From importation to local assembly

Following certain legal changes in 1964, Renault was able to import and sell between 2,000 and 5,000 cars per year in Yugoslavia to customers holding foreign currency. In September 1972, Renault struck a deal with Yugoslavian authorities to begin assembling the Renault 4 and 16 TS at the Titovi Zavodi Litostroj in Ljubljana and then at Industrija Motornih Vozil which is today known under the name of Revoz. At the time, IMV owned a modern assembly plant in Novo Mesto where Adria caravans were produced for export to Europe. In return, Renault had to submit to complete local assembly in order to support the local workforce.

Nicknamed "Katrca" as a reference to its French name "quatre", and affectionately called "The Little Giant", the R4 quickly became a popular car, responding to the goal of mobility and the essential notion of cars as tools. Ivo Kambič, president of local classic car club Oldtimer klub Bela Krajina, was a witness to the "golden years" of the R4 in the former Yugoslavia when the R4 was truly a versatile vehicle. He recalls families sleeping in their cars along the Adriatic coast to avoid paying for a camping place or afternoon workers using it to transport all kind of stuff: building material, washing machines and even animals. And as Kambič points out: "The Renault 4 was really ours, because many workers from Novo Mesto gained their retirement by working in the IMV factory".

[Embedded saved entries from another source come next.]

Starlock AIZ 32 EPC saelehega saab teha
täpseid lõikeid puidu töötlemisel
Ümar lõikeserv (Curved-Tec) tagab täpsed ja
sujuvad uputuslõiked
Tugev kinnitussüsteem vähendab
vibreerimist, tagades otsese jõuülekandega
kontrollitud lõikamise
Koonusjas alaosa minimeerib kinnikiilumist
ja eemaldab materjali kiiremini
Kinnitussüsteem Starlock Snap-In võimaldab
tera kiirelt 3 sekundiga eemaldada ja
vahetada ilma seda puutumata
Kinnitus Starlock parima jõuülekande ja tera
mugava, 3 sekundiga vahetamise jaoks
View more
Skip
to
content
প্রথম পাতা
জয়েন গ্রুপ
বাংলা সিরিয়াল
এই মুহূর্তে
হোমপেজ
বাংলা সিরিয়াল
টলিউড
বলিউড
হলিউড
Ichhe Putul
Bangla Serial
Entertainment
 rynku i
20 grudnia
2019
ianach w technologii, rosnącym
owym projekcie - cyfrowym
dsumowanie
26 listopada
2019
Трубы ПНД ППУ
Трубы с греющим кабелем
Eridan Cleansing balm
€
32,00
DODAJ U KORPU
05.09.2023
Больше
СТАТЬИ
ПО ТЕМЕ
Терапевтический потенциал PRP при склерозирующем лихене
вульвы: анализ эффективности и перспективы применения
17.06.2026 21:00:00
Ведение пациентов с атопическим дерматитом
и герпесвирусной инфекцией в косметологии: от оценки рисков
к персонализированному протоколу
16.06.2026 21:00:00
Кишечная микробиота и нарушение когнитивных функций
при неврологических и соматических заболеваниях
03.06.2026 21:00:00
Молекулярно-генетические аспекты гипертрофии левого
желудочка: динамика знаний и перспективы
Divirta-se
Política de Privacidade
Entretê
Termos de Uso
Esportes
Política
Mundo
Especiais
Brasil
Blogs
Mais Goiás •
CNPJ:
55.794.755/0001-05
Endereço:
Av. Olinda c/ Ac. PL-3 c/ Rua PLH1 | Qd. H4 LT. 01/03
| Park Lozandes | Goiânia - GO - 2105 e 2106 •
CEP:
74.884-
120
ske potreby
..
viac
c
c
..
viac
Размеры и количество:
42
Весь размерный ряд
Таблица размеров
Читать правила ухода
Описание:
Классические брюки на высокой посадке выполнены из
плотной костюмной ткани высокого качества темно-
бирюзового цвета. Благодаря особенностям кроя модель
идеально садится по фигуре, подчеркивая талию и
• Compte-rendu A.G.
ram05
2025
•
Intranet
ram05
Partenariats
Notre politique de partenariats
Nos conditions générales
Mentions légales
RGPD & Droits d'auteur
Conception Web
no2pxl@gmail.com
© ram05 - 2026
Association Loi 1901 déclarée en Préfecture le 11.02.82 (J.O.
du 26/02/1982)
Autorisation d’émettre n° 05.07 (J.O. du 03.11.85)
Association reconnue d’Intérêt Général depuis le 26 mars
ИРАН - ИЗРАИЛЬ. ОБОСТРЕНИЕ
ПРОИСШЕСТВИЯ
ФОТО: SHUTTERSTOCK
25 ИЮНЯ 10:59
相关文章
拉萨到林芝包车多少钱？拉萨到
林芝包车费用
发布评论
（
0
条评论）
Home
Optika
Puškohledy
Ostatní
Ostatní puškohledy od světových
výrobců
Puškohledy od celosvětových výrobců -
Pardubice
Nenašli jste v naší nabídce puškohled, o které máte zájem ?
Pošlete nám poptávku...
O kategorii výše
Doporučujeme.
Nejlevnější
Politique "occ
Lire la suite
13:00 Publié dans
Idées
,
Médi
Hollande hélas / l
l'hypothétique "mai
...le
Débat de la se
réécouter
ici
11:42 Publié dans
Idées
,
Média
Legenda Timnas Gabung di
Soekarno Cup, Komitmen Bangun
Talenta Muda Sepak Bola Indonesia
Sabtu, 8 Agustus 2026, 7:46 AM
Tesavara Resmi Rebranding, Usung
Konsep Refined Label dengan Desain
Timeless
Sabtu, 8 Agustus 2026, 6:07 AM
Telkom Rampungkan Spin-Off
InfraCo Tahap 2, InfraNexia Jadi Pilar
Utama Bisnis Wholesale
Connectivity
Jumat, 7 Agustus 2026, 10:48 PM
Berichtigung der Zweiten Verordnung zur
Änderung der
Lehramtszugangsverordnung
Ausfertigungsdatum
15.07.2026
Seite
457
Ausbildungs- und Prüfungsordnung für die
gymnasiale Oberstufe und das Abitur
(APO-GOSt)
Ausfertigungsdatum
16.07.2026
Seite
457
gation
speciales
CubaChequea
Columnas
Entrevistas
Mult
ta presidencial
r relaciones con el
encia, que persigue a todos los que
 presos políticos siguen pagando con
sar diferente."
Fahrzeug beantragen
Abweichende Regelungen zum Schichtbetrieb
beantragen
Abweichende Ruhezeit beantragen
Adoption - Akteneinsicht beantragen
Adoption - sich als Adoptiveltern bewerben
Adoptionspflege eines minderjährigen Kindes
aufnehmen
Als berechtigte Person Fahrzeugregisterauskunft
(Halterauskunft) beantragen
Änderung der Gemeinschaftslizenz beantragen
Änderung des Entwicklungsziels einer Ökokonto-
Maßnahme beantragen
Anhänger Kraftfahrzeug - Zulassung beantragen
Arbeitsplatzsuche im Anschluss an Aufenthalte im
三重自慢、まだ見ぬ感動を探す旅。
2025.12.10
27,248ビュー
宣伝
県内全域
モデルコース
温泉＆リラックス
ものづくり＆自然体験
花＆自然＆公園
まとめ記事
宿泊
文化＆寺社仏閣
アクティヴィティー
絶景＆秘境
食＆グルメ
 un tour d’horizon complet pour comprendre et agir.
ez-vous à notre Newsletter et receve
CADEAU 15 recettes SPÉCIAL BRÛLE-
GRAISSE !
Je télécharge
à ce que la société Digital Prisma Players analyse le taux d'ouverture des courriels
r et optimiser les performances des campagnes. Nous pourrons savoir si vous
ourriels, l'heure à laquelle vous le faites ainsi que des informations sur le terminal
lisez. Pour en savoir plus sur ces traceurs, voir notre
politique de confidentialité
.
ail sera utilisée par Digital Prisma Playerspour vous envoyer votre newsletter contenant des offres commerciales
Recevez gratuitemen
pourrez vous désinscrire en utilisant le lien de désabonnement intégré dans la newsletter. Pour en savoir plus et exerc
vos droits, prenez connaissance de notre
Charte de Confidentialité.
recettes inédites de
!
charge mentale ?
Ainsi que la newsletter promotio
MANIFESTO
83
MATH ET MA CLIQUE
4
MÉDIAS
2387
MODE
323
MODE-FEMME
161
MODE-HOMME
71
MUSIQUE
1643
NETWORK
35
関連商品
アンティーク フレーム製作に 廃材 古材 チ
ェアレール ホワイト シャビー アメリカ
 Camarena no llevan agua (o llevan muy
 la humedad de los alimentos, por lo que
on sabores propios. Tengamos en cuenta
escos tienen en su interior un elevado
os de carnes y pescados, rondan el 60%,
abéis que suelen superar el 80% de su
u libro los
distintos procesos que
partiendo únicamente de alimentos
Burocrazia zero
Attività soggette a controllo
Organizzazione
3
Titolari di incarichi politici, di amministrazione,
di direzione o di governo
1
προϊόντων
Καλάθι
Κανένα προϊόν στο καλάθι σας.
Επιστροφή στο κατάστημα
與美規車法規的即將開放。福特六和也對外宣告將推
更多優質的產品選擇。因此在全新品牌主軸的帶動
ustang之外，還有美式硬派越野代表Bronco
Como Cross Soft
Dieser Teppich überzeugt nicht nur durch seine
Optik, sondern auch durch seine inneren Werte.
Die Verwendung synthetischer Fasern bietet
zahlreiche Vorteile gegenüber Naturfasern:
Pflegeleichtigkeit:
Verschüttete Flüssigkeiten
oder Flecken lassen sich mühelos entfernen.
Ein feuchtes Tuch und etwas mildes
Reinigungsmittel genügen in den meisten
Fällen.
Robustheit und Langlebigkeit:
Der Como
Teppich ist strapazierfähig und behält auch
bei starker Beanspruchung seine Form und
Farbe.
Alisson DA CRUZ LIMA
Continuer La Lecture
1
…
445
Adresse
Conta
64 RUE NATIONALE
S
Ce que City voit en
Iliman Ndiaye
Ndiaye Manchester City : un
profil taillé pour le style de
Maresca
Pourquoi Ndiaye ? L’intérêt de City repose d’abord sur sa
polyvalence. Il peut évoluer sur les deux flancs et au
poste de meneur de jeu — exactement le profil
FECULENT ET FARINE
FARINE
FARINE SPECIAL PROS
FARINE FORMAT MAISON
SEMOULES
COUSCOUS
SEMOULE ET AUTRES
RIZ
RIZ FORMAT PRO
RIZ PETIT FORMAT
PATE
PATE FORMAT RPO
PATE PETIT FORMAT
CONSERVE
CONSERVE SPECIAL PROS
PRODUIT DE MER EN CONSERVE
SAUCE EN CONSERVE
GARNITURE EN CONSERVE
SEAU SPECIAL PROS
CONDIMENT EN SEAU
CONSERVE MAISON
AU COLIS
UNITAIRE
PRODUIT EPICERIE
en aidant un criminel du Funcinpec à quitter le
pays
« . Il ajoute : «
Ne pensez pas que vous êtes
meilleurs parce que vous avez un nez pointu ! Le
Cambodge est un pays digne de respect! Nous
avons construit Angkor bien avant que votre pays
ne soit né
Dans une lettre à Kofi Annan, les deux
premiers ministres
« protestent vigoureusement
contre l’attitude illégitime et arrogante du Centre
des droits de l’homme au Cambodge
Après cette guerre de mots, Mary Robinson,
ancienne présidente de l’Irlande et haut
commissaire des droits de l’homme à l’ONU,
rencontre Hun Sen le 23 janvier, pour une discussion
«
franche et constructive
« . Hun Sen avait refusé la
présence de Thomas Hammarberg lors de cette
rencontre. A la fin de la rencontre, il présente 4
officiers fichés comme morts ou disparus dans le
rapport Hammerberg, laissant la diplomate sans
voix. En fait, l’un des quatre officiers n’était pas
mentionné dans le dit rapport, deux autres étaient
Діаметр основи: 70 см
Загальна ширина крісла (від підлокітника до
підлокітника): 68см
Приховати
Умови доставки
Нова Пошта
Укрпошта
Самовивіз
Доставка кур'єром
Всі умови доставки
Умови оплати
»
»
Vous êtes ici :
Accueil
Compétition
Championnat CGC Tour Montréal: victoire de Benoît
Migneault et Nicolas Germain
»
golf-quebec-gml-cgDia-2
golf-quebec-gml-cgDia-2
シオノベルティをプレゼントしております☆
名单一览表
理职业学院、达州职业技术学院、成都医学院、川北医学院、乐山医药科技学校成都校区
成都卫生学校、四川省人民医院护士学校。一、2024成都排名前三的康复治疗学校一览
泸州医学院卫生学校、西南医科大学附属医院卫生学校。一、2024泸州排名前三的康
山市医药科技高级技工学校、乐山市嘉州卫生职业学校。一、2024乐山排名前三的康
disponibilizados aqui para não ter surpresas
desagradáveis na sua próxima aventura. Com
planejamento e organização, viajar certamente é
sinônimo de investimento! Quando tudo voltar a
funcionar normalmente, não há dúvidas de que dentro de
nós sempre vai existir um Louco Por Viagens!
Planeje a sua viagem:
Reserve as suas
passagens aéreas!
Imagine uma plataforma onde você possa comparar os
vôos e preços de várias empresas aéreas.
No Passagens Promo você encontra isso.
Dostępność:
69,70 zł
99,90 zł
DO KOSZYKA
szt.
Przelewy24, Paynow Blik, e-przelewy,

The industrial miracle called IMV produced more than half million Renault 4 cars, so becoming the number two manufacturer in Yugoslavia after Zastava. In his book "Povest o velikanu pod Gorjanci" (Tale of the Gorjanci Giant), Marjan Ivan Moškon credits the performance in large part to the company's chief executive, Juri Levičnik. Levičnik knew how to motivate his employees: they sometimes had to work double shifts without additional remuneration to respond to the big demands of the market. For his enthusiastic approach to the industrial and logistical challenges, IMV's director received the prestigious Légion d'Honneur, presented by then French President Valérie Giscard d'Estaing. Beginning in 1976, IMV began to devote its production exclusively to the R4. That continued until 1992 when the last edition named "Bye Bye" marked the end of a long and successful career. Even though later models like the R5 and the Clio have also seen great success in the Slovenian market, the fame of the small giant remains unchallenged.